- ASSIGNED TASK: Transcribe the listing exactly, leaving out every picture.

- INFORMATION SHOWN:

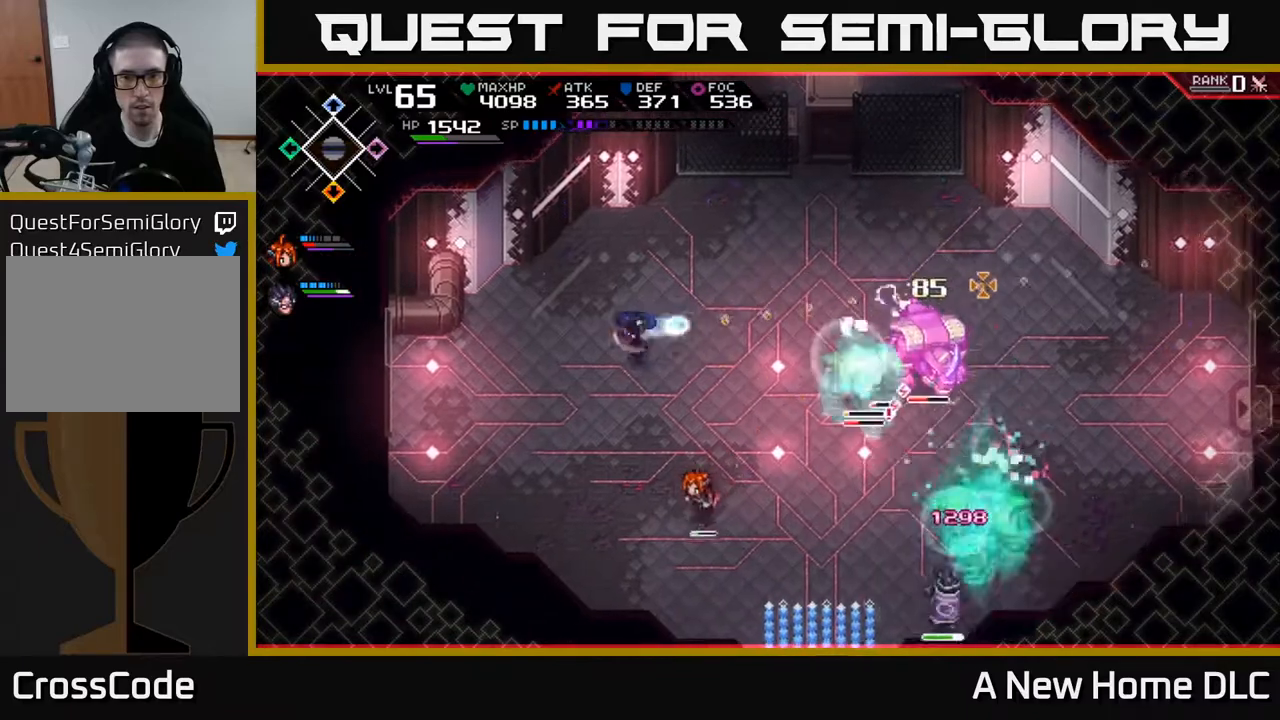
{"buttons": [], "left_stick": "center", "right_stick": "right", "events": [[17, "left_stick", "left"], [300, "R2", "down"], [383, "left_stick", "center"], [417, "R2", "up"]]}
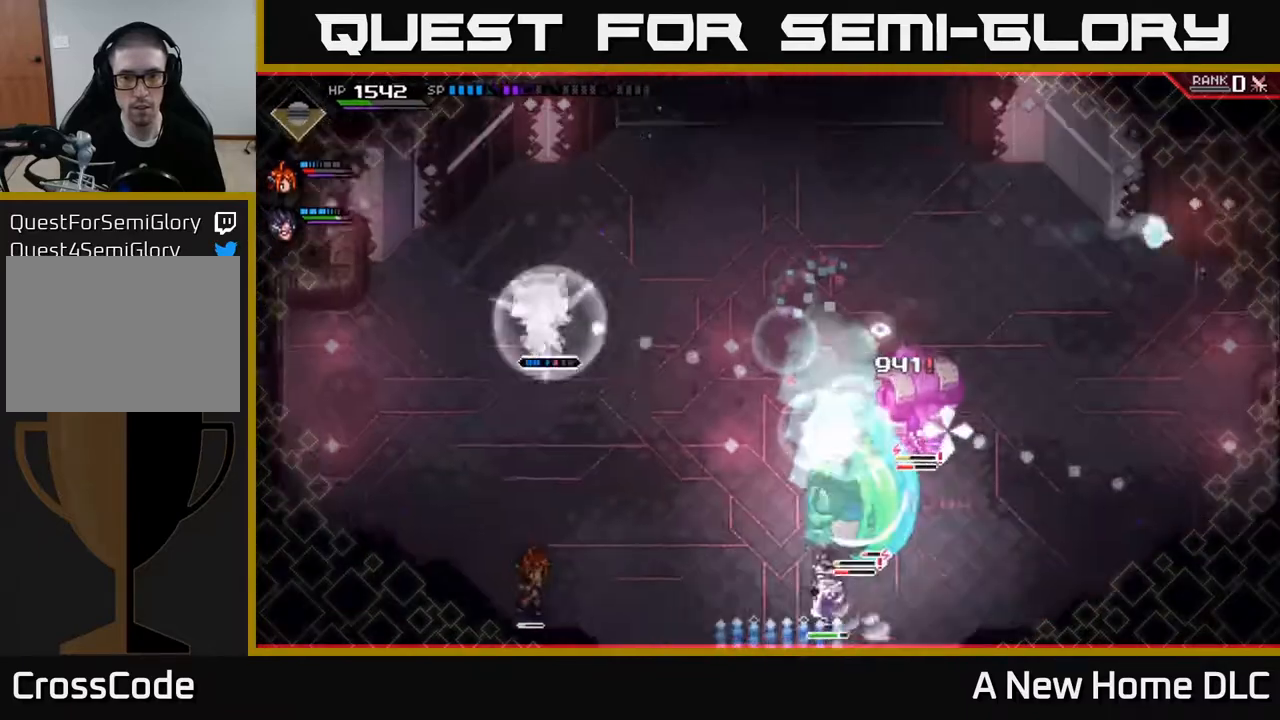
{"buttons": [], "left_stick": "center", "right_stick": "right", "events": []}
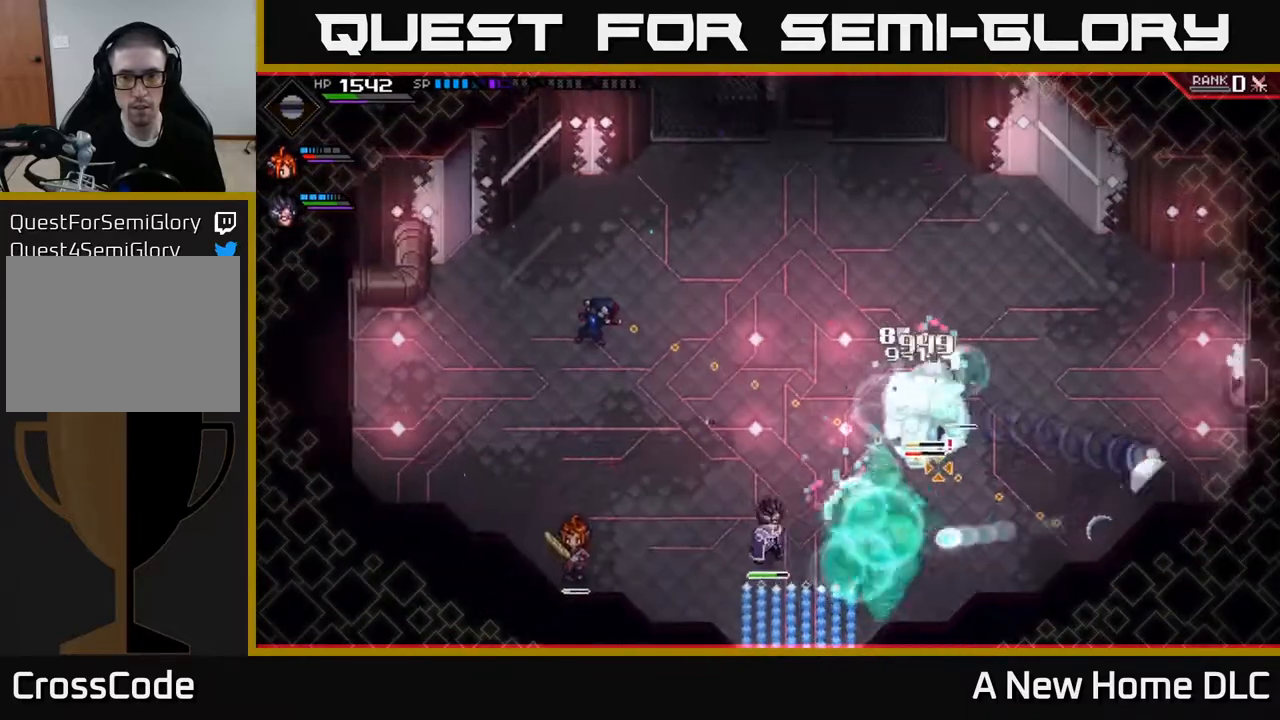
{"buttons": [], "left_stick": "down-left", "right_stick": "right", "events": [[150, "left_stick", "left"], [450, "left_stick", "down-left"]]}
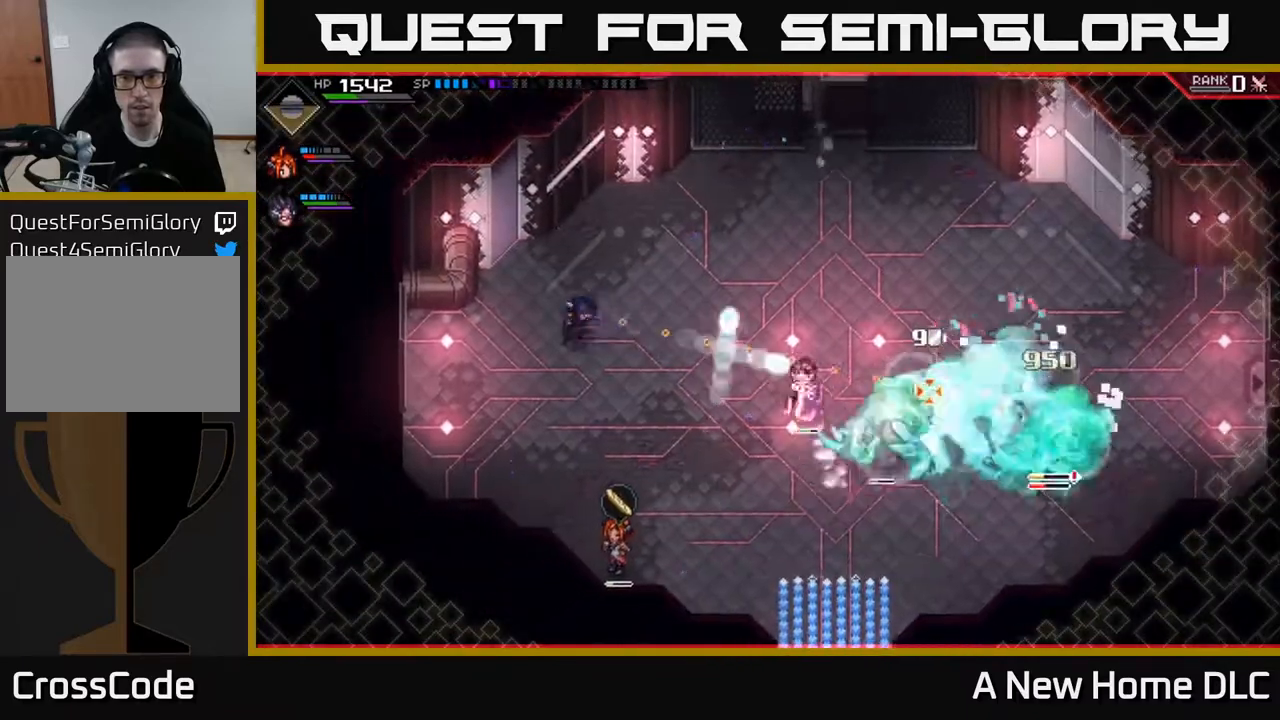
{"buttons": ["L1"], "left_stick": "up", "right_stick": "right", "events": [[483, "L1", "down"], [500, "left_stick", "up"]]}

- ANSWER TO THIS PROBLEM:
{"buttons": [], "left_stick": "center", "right_stick": "right", "events": [[17, "left_stick", "left"], [300, "R2", "down"], [383, "left_stick", "center"], [417, "R2", "up"]]}
{"buttons": [], "left_stick": "center", "right_stick": "right", "events": []}
{"buttons": [], "left_stick": "down-left", "right_stick": "right", "events": [[150, "left_stick", "left"], [450, "left_stick", "down-left"]]}
{"buttons": ["L1"], "left_stick": "up", "right_stick": "right", "events": [[483, "L1", "down"], [500, "left_stick", "up"]]}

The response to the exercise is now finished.